__Given problem__. Set down the material once more, exactly as it appears.

__Items__.
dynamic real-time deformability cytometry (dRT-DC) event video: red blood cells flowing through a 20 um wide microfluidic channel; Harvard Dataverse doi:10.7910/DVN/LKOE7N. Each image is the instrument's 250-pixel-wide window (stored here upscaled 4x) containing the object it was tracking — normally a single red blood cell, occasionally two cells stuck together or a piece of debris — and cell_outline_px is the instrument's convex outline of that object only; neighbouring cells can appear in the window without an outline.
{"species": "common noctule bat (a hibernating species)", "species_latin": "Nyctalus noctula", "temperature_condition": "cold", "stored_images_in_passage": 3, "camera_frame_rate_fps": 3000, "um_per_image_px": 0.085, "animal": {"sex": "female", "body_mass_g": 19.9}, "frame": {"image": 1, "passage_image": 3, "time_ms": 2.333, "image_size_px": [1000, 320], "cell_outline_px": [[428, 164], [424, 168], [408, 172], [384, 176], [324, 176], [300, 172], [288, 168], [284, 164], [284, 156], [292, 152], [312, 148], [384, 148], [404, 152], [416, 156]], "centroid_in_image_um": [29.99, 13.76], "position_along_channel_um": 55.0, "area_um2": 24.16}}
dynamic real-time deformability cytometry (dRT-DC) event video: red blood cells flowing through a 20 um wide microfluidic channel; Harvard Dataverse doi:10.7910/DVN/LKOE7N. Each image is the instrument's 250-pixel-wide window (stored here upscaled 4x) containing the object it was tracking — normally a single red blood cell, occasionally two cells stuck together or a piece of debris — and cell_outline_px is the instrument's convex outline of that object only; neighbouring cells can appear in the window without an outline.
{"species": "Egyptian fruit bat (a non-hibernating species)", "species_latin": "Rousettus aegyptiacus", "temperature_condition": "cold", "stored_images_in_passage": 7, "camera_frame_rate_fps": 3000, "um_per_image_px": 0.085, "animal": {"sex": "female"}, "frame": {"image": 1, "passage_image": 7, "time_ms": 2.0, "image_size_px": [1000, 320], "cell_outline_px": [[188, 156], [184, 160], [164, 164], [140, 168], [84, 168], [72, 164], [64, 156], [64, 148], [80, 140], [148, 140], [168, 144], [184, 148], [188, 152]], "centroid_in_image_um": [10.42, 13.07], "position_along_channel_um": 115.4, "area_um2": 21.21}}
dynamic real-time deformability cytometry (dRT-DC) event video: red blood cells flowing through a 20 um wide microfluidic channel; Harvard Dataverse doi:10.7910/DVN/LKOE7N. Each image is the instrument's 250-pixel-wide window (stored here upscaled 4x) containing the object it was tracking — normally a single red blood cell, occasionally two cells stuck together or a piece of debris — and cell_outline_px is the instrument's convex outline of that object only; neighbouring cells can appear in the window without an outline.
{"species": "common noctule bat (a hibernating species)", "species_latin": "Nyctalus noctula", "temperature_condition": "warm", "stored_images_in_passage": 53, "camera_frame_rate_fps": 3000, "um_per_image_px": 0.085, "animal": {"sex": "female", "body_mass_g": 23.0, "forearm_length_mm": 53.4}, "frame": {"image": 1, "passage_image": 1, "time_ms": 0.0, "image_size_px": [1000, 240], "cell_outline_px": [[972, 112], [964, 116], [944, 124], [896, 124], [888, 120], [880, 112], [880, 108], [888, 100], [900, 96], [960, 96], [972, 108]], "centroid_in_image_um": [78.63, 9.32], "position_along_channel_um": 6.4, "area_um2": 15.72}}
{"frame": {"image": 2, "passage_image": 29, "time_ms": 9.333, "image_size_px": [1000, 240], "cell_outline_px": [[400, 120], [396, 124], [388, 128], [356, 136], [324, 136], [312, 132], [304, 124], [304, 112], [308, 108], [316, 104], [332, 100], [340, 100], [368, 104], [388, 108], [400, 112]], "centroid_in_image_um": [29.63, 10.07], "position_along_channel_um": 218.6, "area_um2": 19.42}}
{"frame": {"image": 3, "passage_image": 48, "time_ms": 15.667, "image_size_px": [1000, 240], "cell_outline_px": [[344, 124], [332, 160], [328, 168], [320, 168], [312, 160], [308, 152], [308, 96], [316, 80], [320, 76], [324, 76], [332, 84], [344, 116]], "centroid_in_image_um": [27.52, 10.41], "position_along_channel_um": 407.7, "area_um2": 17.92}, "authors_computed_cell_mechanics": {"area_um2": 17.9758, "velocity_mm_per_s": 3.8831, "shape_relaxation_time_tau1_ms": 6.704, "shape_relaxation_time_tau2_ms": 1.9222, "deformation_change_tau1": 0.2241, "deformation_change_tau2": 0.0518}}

__Written response__.
dynamic real-time deformability cytometry (dRT-DC) event video: red blood cells flowing through a 20 um wide microfluidic channel; Harvard Dataverse doi:10.7910/DVN/LKOE7N. Each image is the instrument's 250-pixel-wide window (stored here upscaled 4x) containing the object it was tracking — normally a single red blood cell, occasionally two cells stuck together or a piece of debris — and cell_outline_px is the instrument's convex outline of that object only; neighbouring cells can appear in the window without an outline.
{"species": "common noctule bat (a hibernating species)", "species_latin": "Nyctalus noctula", "temperature_condition": "cold", "stored_images_in_passage": 3, "camera_frame_rate_fps": 3000, "um_per_image_px": 0.085, "animal": {"sex": "female", "body_mass_g": 19.9}, "frame": {"image": 1, "passage_image": 3, "time_ms": 2.333, "image_size_px": [1000, 320], "cell_outline_px": [[428, 164], [424, 168], [408, 172], [384, 176], [324, 176], [300, 172], [288, 168], [284, 164], [284, 156], [292, 152], [312, 148], [384, 148], [404, 152], [416, 156]], "centroid_in_image_um": [29.99, 13.76], "position_along_channel_um": 55.0, "area_um2": 24.16}}
dynamic real-time deformability cytometry (dRT-DC) event video: red blood cells flowing through a 20 um wide microfluidic channel; Harvard Dataverse doi:10.7910/DVN/LKOE7N. Each image is the instrument's 250-pixel-wide window (stored here upscaled 4x) containing the object it was tracking — normally a single red blood cell, occasionally two cells stuck together or a piece of debris — and cell_outline_px is the instrument's convex outline of that object only; neighbouring cells can appear in the window without an outline.
{"species": "Egyptian fruit bat (a non-hibernating species)", "species_latin": "Rousettus aegyptiacus", "temperature_condition": "cold", "stored_images_in_passage": 7, "camera_frame_rate_fps": 3000, "um_per_image_px": 0.085, "animal": {"sex": "female"}, "frame": {"image": 1, "passage_image": 7, "time_ms": 2.0, "image_size_px": [1000, 320], "cell_outline_px": [[188, 156], [184, 160], [164, 164], [140, 168], [84, 168], [72, 164], [64, 156], [64, 148], [80, 140], [148, 140], [168, 144], [184, 148], [188, 152]], "centroid_in_image_um": [10.42, 13.07], "position_along_channel_um": 115.4, "area_um2": 21.21}}
dynamic real-time deformability cytometry (dRT-DC) event video: red blood cells flowing through a 20 um wide microfluidic channel; Harvard Dataverse doi:10.7910/DVN/LKOE7N. Each image is the instrument's 250-pixel-wide window (stored here upscaled 4x) containing the object it was tracking — normally a single red blood cell, occasionally two cells stuck together or a piece of debris — and cell_outline_px is the instrument's convex outline of that object only; neighbouring cells can appear in the window without an outline.
{"species": "common noctule bat (a hibernating species)", "species_latin": "Nyctalus noctula", "temperature_condition": "warm", "stored_images_in_passage": 53, "camera_frame_rate_fps": 3000, "um_per_image_px": 0.085, "animal": {"sex": "female", "body_mass_g": 23.0, "forearm_length_mm": 53.4}, "frame": {"image": 1, "passage_image": 1, "time_ms": 0.0, "image_size_px": [1000, 240], "cell_outline_px": [[972, 112], [964, 116], [944, 124], [896, 124], [888, 120], [880, 112], [880, 108], [888, 100], [900, 96], [960, 96], [972, 108]], "centroid_in_image_um": [78.63, 9.32], "position_along_channel_um": 6.4, "area_um2": 15.72}}
{"frame": {"image": 2, "passage_image": 29, "time_ms": 9.333, "image_size_px": [1000, 240], "cell_outline_px": [[400, 120], [396, 124], [388, 128], [356, 136], [324, 136], [312, 132], [304, 124], [304, 112], [308, 108], [316, 104], [332, 100], [340, 100], [368, 104], [388, 108], [400, 112]], "centroid_in_image_um": [29.63, 10.07], "position_along_channel_um": 218.6, "area_um2": 19.42}}
{"frame": {"image": 3, "passage_image": 48, "time_ms": 15.667, "image_size_px": [1000, 240], "cell_outline_px": [[344, 124], [332, 160], [328, 168], [320, 168], [312, 160], [308, 152], [308, 96], [316, 80], [320, 76], [324, 76], [332, 84], [344, 116]], "centroid_in_image_um": [27.52, 10.41], "position_along_channel_um": 407.7, "area_um2": 17.92}, "authors_computed_cell_mechanics": {"area_um2": 17.9758, "velocity_mm_per_s": 3.8831, "shape_relaxation_time_tau1_ms": 6.704, "shape_relaxation_time_tau2_ms": 1.9222, "deformation_change_tau1": 0.2241, "deformation_change_tau2": 0.0518}}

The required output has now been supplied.